- [Directions for this task]: Could you please find each line in the records that contains the word "terminal" and copy it?

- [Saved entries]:
Start of Block

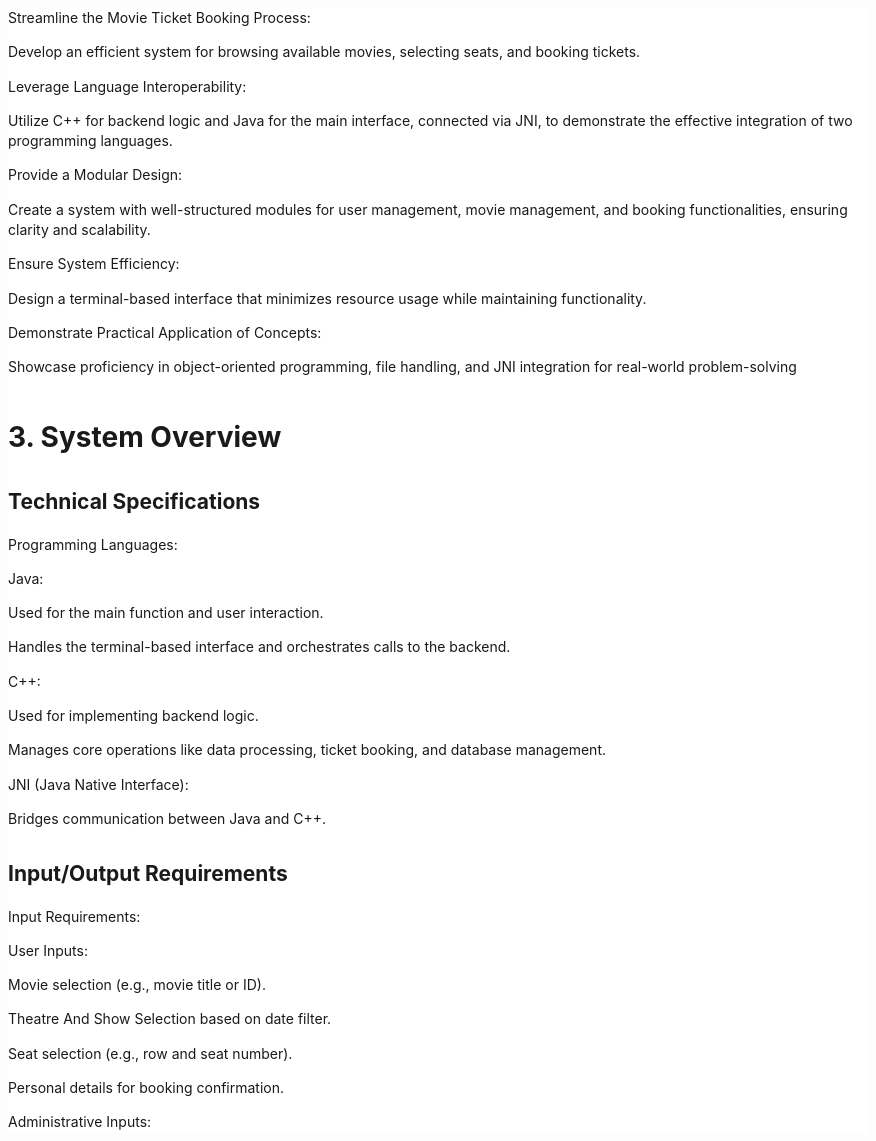 Streamline the Movie Ticket Booking Process:

Develop an efficient system for browsing available movies, selecting seats, and booking tickets.

Leverage Language Interoperability:

Utilize C++ for backend logic and Java for the main interface, connected via JNI, to demonstrate the effective integration of two programming languages.

Provide a Modular Design:

Create a system with well-structured modules for user management, movie management, and booking functionalities, ensuring clarity and scalability.

Ensure System Efficiency:

Design a terminal-based interface that minimizes resource usage while maintaining functionality.

Demonstrate Practical Application of Concepts:

Showcase proficiency in object-oriented programming, file handling, and JNI integration for real-world problem-solving

# 3. System Overview

## Technical Specifications

Programming Languages:

Java:

Used for the main function and user interaction.

Handles the terminal-based interface and orchestrates calls to the backend.

C++:

Used for implementing backend logic.

Manages core operations like data processing, ticket booking, and database management.

JNI (Java Native Interface):

Bridges communication between Java and C++.

## Input/Output Requirements

Input Requirements:

User Inputs:

Movie selection (e.g., movie title or ID).

Theatre And Show Selection based on date filter.

Seat selection (e.g., row and seat number).

Personal details for booking confirmation.

Administrative Inputs:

End of Block

- [Response to the exercise]:
Design a terminal-based interface that minimizes resource usage while maintaining functionality.
Handles the terminal-based interface and orchestrates calls to the backend.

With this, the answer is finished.